RECOVERY STORY OF THE MONTH
My name is Melissa, and I am an alcoholic. My sobriety date is February 12, 2022. I have 26 months of sobriety. I honestly never believed this could happen in my life. It is a miracle. I’m a miracle. I thank God every day that I’m alive, and that I’ve been given so many chances.
I am 45 years old, and grew up in Brook Park, Ohio. I am the youngest of three. I came from a stable home. Neither of my parents drank. They taught me morals, values and were amazing examples for me. There is however, alcoholism in my extended family (aunts, uncles, cousins). This is not why I am an alcoholic though. When I take a drink, (in any form), the overwhelming mental obsession begins, and my life spirals out of control.
Growing up I excelled at everything. I had a determination to be the best. I tried attaining perfection in anything I put my mind to; academics, sports, everything. On the outside, I looked like I had it all together. Internally though, I always felt feelings of inadequacy. I felt different, and I never felt “good enough”.
On the outside, I looked like I had it all together. Internally though, I always felt feelings of inadequacy.
My first drunk was at the age of 15. I loved it. I had “arrived”. From that day forward, everything in my life became secondary. Nothing was as important as alcohol and partying, and it became my number one focus.
For the next almost 30 years of my life, my disease progressed. I was introduced to many forms of alcohol, and each and every one consumed my life more and more. With each, my life got worse and worse. I am a mother of 2 amazing boys. One is 19 years old, and the other is 11. I signed over custody of my boys to my father in 2016. Being a mother gave me purpose in life, and after losing them, I dove deeper and deeper into the darkness of my disease.
I couldn’t stand myself. I ended up in toxic, abusive, severely co-dependent relationships because I didn’t love myself. I became homeless and on the streets; moving around from friends’ basements, garages and endless motels and hotels. There was no stability. All I cared about was the “next one”. And whatever I had to do to get it.

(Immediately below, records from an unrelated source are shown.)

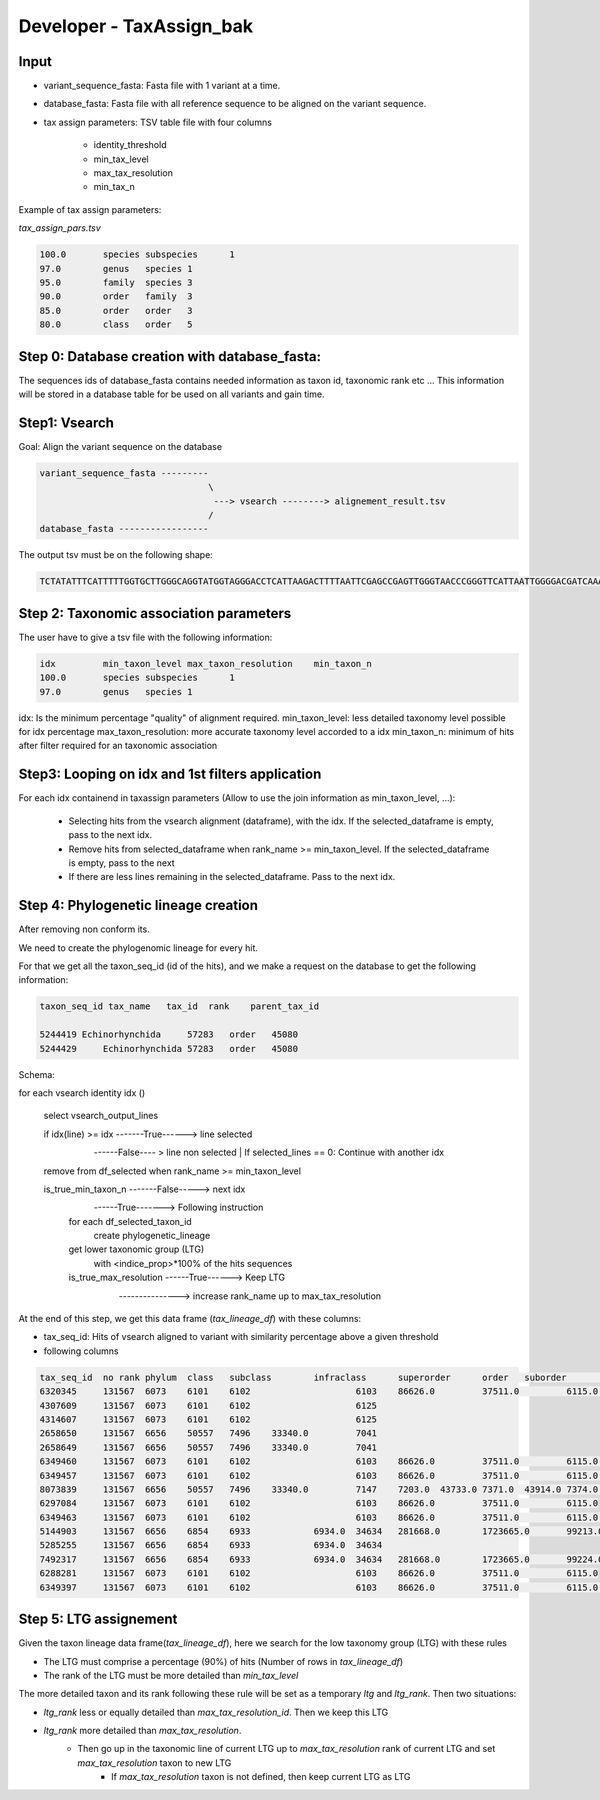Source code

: Developer - TaxAssign_bak
================================

Input
----------------------------------

- variant_sequence_fasta: Fasta file with 1 variant at a time.
- database_fasta: Fasta file with all reference sequence to be aligned on the variant sequence.
- tax assign parameters: TSV table file  with four columns

    * identity_threshold
    * min_tax_level
    * max_tax_resolution
    * min_tax_n

Example of tax assign parameters:

*tax_assign_pars.tsv*

.. code-block:: bash

    100.0	species	subspecies	1
    97.0	genus	species	1
    95.0	family	species	3
    90.0	order	family	3
    85.0	order	order	3
    80.0	class	order	5

Step 0: Database creation with database_fasta:
--------------------------------------------------------------------

The sequences ids of database_fasta contains needed information as taxon id,
taxonomic rank etc ... This information will be stored in a database table for
be used on all variants and gain time.

Step1: Vsearch
----------------------------------

Goal: Align the variant sequence on the database

.. code-block:: bash

    variant_sequence_fasta ---------
                                    \
                                     ---> vsearch --------> alignement_result.tsv
                                    /
    database_fasta -----------------

The output tsv must be on the following shape:

.. code-block:: bash

    TCTATATTTCATTTTTGGTGCTTGGGCAGGTATGGTAGGGACCTCATTAAGACTTTTAATTCGAGCCGAGTTGGGTAACCCGGGTTCATTAATTGGGGACGATCAAATTTATAACGTAATCGTAACTGCTCATGCCTTTATTATGATTTTTTTTATAGTGATACCTATTATAATT	6764813	100.0

Step 2: Taxonomic association parameters
--------------------------------------------------------------------

The user have to give a tsv file with the following information:

.. code-block:: bash

    idx		min_taxon_level	max_taxon_resolution	min_taxon_n
    100.0	species	subspecies	1
    97.0	genus	species	1

idx: Is the minimum percentage "quality" of alignment required.
min_taxon_level: less detailed taxonomy level possible for idx percentage
max_taxon_resolution: more accurate taxonomy level accorded to a idx
min_taxon_n: minimum of hits after filter required for an taxonomic association

Step3: Looping on idx and 1st filters application
--------------------------------------------------------------------

For each idx containend in taxassign parameters (Allow to use the join information as min_taxon_level, ...):

    - Selecting hits from the vsearch alignment (dataframe), with the idx. If the selected_dataframe is empty, pass to the next
      idx.

    - Remove hits from selected_dataframe when rank_name >= min_taxon_level. If the selected_dataframe is empty, pass to the next

    - If there are less lines remaining in the selected_dataframe. Pass to the next idx.

Step 4: Phylogenetic lineage creation
--------------------------------------------------------------------

After removing non conform its.

We need to create the phylogenomic lineage for every hit.

For that we get all the taxon_seq_id (id of the hits), and we make a request on the database to get the following information:

.. code-block:: bash

    taxon_seq_id tax_name   tax_id  rank    parent_tax_id

    5244419 Echinorhynchida	57283   order	45080
    5244429	Echinorhynchida	57283	order	45080





Schema:

for each vsearch identity idx ()

    select vsearch_output_lines

    if idx(line) >= idx -------True------> line selected
                        \
                         ------False---- > line non selected | If selected_lines == 0: Continue with another idx

    remove from df_selected when rank_name >= min_taxon_level

    is_true_min_taxon_n -------False-----> next idx
                        \
                         ------True-------> Following instruction

                        for each df_selected_taxon_id
                            create phylogenetic_lineage

                        get lower taxonomic group (LTG)
                            with <indice_prop>*100% of the hits sequences

                        is_true_max_resolution ------True------> Keep LTG
                                               \
                                                ---------------> increase rank_name up to max_tax_resolution

At the end of this step, we get this data frame (*tax_lineage_df*) with these columns:

- tax_seq_id: Hits of vsearch aligned to variant with similarity percentage above a given threshold
- following columns 

.. code-block:: bash

    tax_seq_id	no rank	phylum	class	subclass	infraclass	superorder	order	suborder	infraorder	family	subfamily	genus	species
    6320345	131567	6073	6101	6102			6103	86626.0		37511.0		6115.0	86610
    4307609	131567	6073	6101	6102			6125						
    4314607	131567	6073	6101	6102			6125						
    2658650	131567	6656	50557	7496	33340.0		7041						
    2658649	131567	6656	50557	7496	33340.0		7041						
    6349460	131567	6073	6101	6102			6103	86626.0		37511.0		6115.0	86610
    6349457	131567	6073	6101	6102			6103	86626.0		37511.0		6115.0	86610
    8073839	131567	6656	50557	7496	33340.0		7147	7203.0	43733.0	7371.0	43914.0	7374.0	65466
    6297084	131567	6073	6101	6102			6103	86626.0		37511.0		6115.0	
    6349463	131567	6073	6101	6102			6103	86626.0		37511.0		6115.0	86610
    5144903	131567	6656	6854	6933		6934.0	34634	281668.0	1723665.0	99213.0			
    5285255	131567	6656	6854	6933		6934.0	34634						
    7492317	131567	6656	6854	6933		6934.0	34634	281668.0	1723665.0	99224.0		99225.0	
    6288281	131567	6073	6101	6102			6103	86626.0		37511.0		6115.0	
    6349397	131567	6073	6101	6102			6103	86626.0		37511.0		6115.0	6116

Step 5: LTG assignement
--------------------------------------------------------------------

Given the taxon lineage data frame(*tax_lineage_df*), here we search for the low taxonomy group (LTG) with these rules

- The LTG must comprise a percentage (90%) of hits (Number of rows in *tax_lineage_df*)
- The rank of the LTG must be more detailed than *min_tax_level*

The more detailed taxon and its rank following these rule will be set as a temporary *ltg* and *ltg_rank*. Then two situations:

- *ltg_rank* less or equally detailed than *max_tax_resolution_id*. Then we keep this LTG
- *ltg_rank* more detailed than *max_tax_resolution*.
    * Then go up in the taxonomic line of current LTG up to *max_tax_resolution* rank of current LTG and set *max_tax_resolution* taxon to new LTG
        + If *max_tax_resolution* taxon is not defined, then keep current LTG as LTG

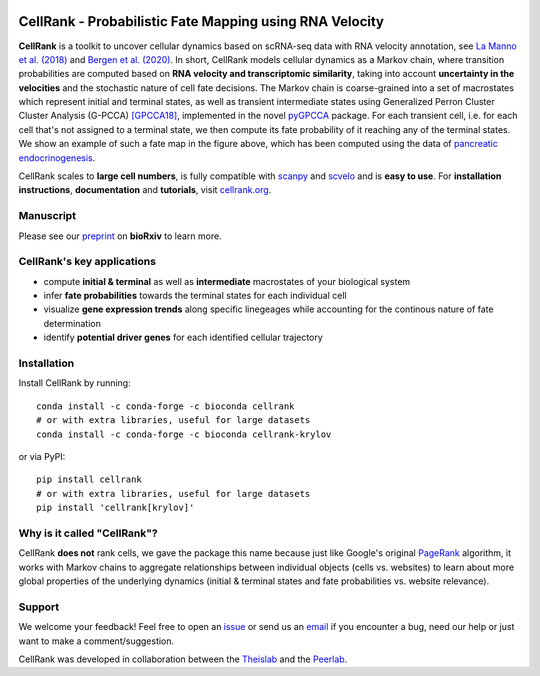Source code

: |PyPI| |Bioconda| |Downloads| |CI| |Notebooks| |Docs| |Codecov|

CellRank - Probabilistic Fate Mapping using RNA Velocity
========================================================

.. image:: https://raw.githubusercontent.com/theislab/cellrank/master/resources/images/cellrank_fate_map.png
   :width: 600px
   :align: center

**CellRank** is a toolkit to uncover cellular dynamics based on scRNA-seq data with RNA velocity annotation,
see `La Manno et al. (2018)`_ and `Bergen et al. (2020)`_. In short, CellRank models cellular dynamics as a
Markov chain, where transition probabilities are computed based on **RNA velocity and transcriptomic similarity**,
taking into account **uncertainty in the velocities** and the stochastic nature of cell fate decisions.
The Markov chain is coarse-grained into a set of macrostates which represent initial and terminal states,
as well as transient intermediate states using Generalized Perron Cluster Cluster Analysis (G-PCCA) [GPCCA18]_,
implemented in the novel `pyGPCCA`_ package. For each transient cell, i.e. for each cell that's not assigned to a
terminal state, we then compute its fate probability of it reaching any of the terminal states.
We show an example of such a fate map in the figure above, which has been computed using the data
of `pancreatic endocrinogenesis`_.

CellRank scales to **large cell numbers**, is fully compatible with `scanpy`_ and `scvelo`_ and is **easy to use**.
For **installation instructions**, **documentation** and **tutorials**, visit `cellrank.org`_.

Manuscript
^^^^^^^^^^
Please see our `preprint`_ on **bioRxiv** to learn more.

CellRank's key applications
^^^^^^^^^^^^^^^^^^^^^^^^^^^
- compute **initial & terminal** as well as **intermediate** macrostates of your biological system
- infer **fate probabilities** towards the terminal states for each individual cell
- visualize **gene expression trends** along specific linegeages while accounting for the continous nature of fate
  determination
- identify **potential driver genes** for each identified cellular trajectory

Installation
^^^^^^^^^^^^
Install CellRank by running::

    conda install -c conda-forge -c bioconda cellrank
    # or with extra libraries, useful for large datasets
    conda install -c conda-forge -c bioconda cellrank-krylov

or via PyPI::

    pip install cellrank
    # or with extra libraries, useful for large datasets
    pip install 'cellrank[krylov]'

Why is it called "CellRank"?
^^^^^^^^^^^^^^^^^^^^^^^^^^^^
CellRank **does not** rank cells, we gave the package this name because just like Google's original `PageRank`_
algorithm, it works with Markov chains to aggregate relationships between individual objects (cells vs. websites)
to learn about more global properties of the underlying dynamics (initial & terminal states and fate probabilities vs.
website relevance).

Support
^^^^^^^
We welcome your feedback! Feel free to open an `issue <https://github.com/theislab/cellrank/issues/new/choose>`__
or send us an `email <mailto:info@cellrank.org>`_ if you encounter a bug, need our help or just want to make a
comment/suggestion.

CellRank was developed in collaboration between the `Theislab`_ and the `Peerlab`_.

.. |PyPI| image:: https://img.shields.io/pypi/v/cellrank.svg
    :target: https://pypi.org/project/cellrank
    :alt: PyPI

.. |Bioconda| image:: https://img.shields.io/conda/vn/bioconda/cellrank
    :target: https://bioconda.github.io/recipes/cellrank/README.html
    :alt: Bioconda

.. |CI| image:: https://img.shields.io/github/workflow/status/theislab/cellrank/CI/master
    :target: https://github.com/theislab/cellrank
    :alt: CI

.. |Notebooks| image:: https://img.shields.io/github/workflow/status/theislab/cellrank_notebooks/CI/master?label=notebooks
    :target: https://github.com/theislab/cellrank_notebooks
    :alt: CI-Notebooks

.. |Docs|  image:: https://img.shields.io/readthedocs/cellrank
    :target: https://cellrank.readthedocs.io/en/latest
    :alt: Documentation

.. |Downloads| image:: https://pepy.tech/badge/cellrank
    :target: https://pepy.tech/project/cellrank
    :alt: Downloads

.. |Codecov| image:: https://codecov.io/gh/theislab/cellrank/branch/master/graph/badge.svg
    :target: https://codecov.io/gh/theislab/cellrank
    :alt: Coverage

.. _preprint: https://doi.org/10.1101/2020.10.19.345983

.. _PageRank: https://en.wikipedia.org/wiki/PageRank#cite_note-1

.. _La Manno et al. (2018): https://doi.org/10.1038/s41586-018-0414-6

.. _Bergen et al. (2020): https://doi.org/10.1038/s41587-020-0591-3

.. _pancreatic endocrinogenesis: https://doi.org/10.1242/dev.173849

.. _scanpy: https://scanpy.readthedocs.io/en/latest/

.. _scvelo: https://scvelo.readthedocs.io/

.. _cellrank.org: https://cellrank.org

.. _Theislab: https://www.helmholtz-muenchen.de/icb/research/groups/theis-lab/overview/index.html

.. _Peerlab: https://www.mskcc.org/research/ski/labs/dana-pe-er

.. _pyGPCCA: https://pygpcca.readthedocs.io/en/latest/

.. _GPCCA18: https://doi.org/10.1021/acs.jctc.8b00079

That came before anyone and everything. I was a slave to my disease.
All I cared about was the “next one”. And whatever I had to do to get it.
Jails, institutions and yes, even death continued, until finally I was so broken, and desperate. My aunt who is in this program reached out to me. That was God intervening. I agreed and eagerly wanted a different life. I surrendered. I went to the Jean Marie House. Since that day, my life has never been the same. I worked extremely hard. I got a sponsor, worked the steps, and took suggestions. I sat down and finally listened for once in my life. I didn’t have the answers. I found the solution in AA and the steps. I stayed at Jean Marie for 15 months and moved into a women’s sober house on the West Side of Cleveland, where I currently reside today.
Because of God and AA, relationships with my family have been restored. My family previously would have nothing to do with me for years. I am a mother. A present, sober mother. I have love for myself today. I am so grateful for Jean Marie and AA. I sponsor girls today and go back to JMH weekly to facilitate group. I am an active member of AA. God has become the center of my life. Without Him I would not be here today. I cannot wait to see what God has in store for me.